◆ Problem to solve ◆
For each line in the data below that holds "text", return a copy.

◆ Source material ◆
------------------------------------------------

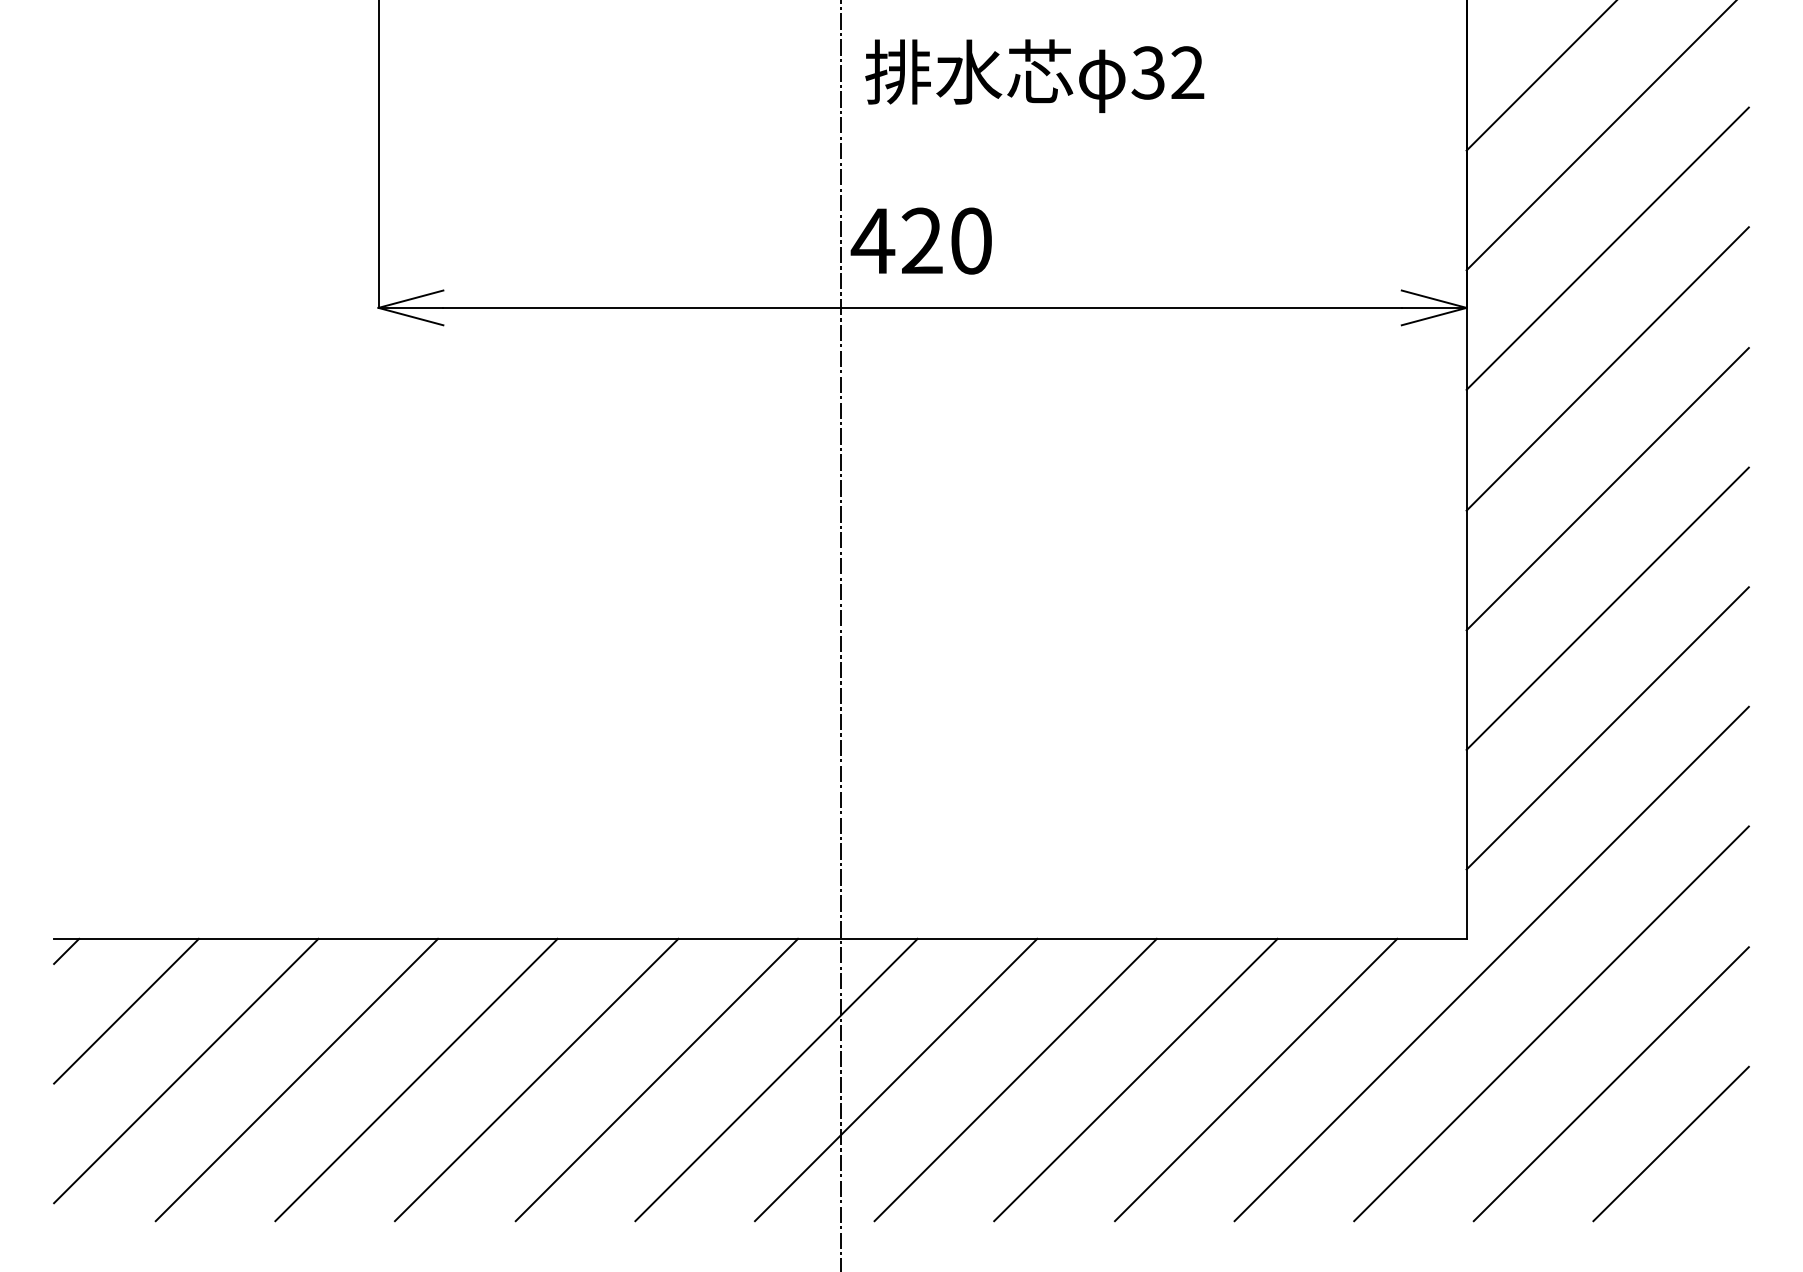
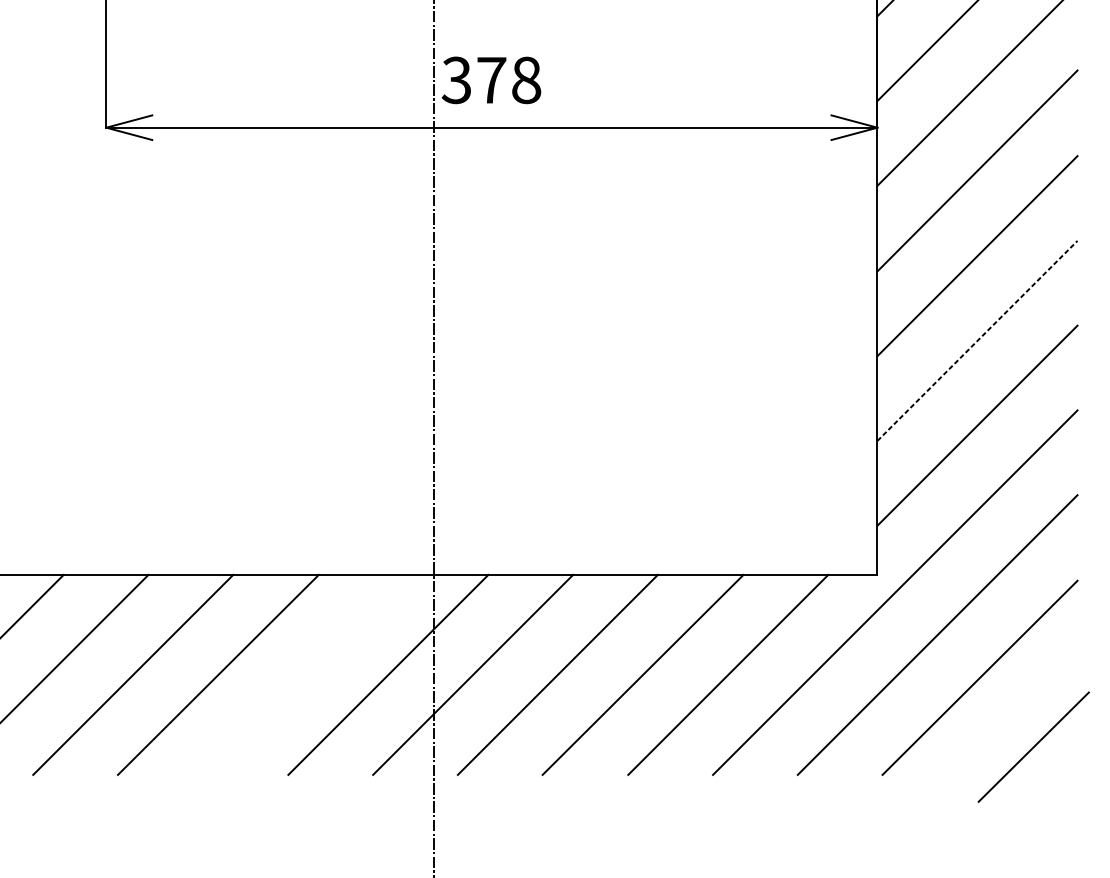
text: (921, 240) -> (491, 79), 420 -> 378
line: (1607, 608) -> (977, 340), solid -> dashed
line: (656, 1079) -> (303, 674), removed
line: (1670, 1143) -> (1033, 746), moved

------------------------------------------------

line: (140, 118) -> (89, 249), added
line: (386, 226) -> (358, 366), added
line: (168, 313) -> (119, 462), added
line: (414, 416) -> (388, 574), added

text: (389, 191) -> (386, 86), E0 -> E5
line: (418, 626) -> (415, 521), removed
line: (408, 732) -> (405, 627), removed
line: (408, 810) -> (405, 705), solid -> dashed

------------------------------------------------

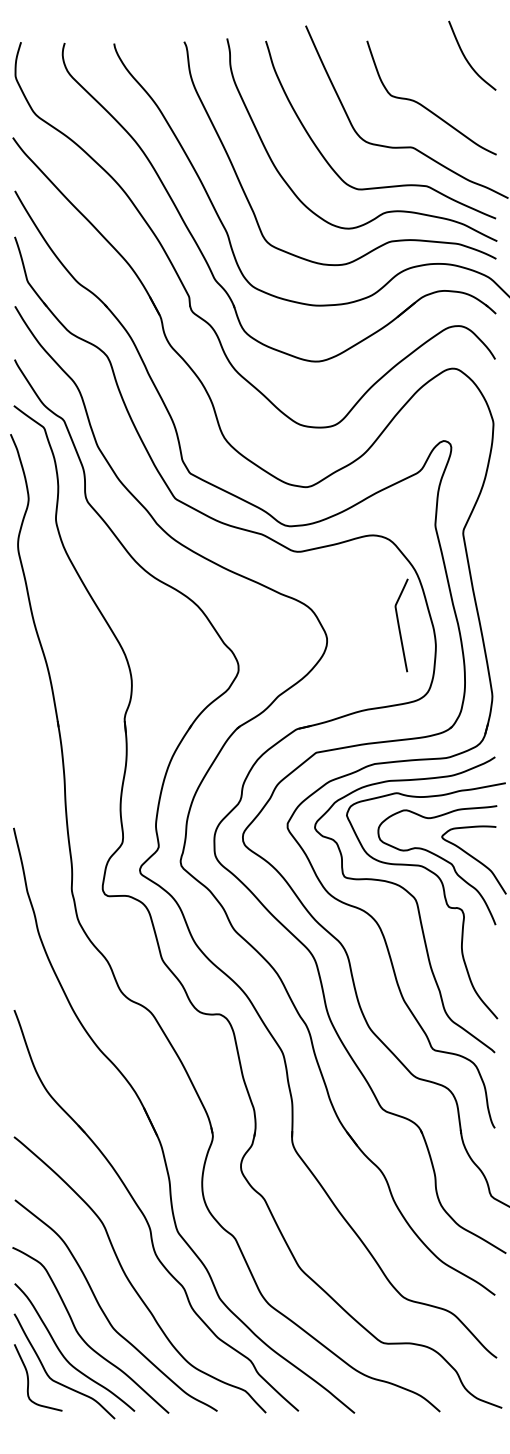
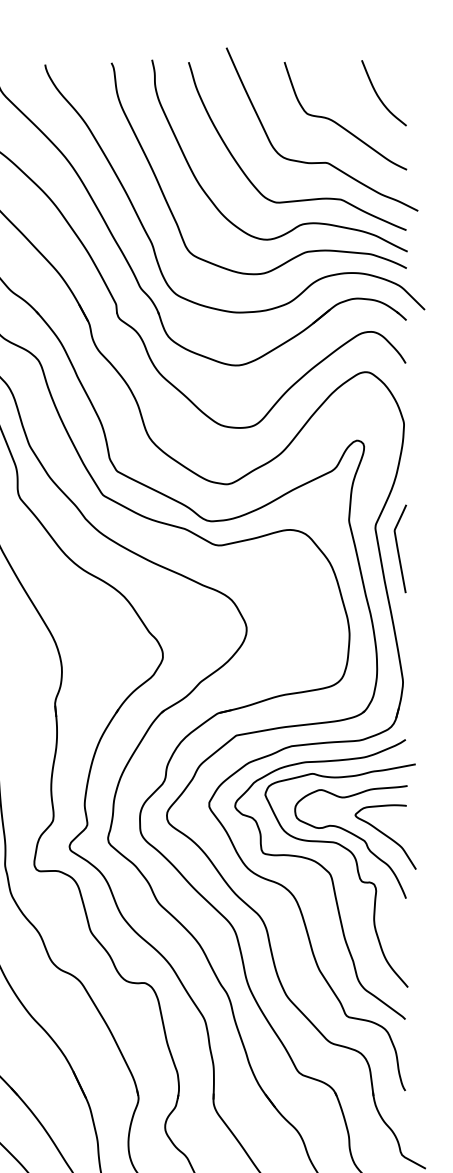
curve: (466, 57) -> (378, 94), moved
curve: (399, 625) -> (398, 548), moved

------------------------------------------------

◆ The answer ◆
text: (921, 240) -> (491, 79), 420 -> 378
text: (389, 191) -> (386, 86), E0 -> E5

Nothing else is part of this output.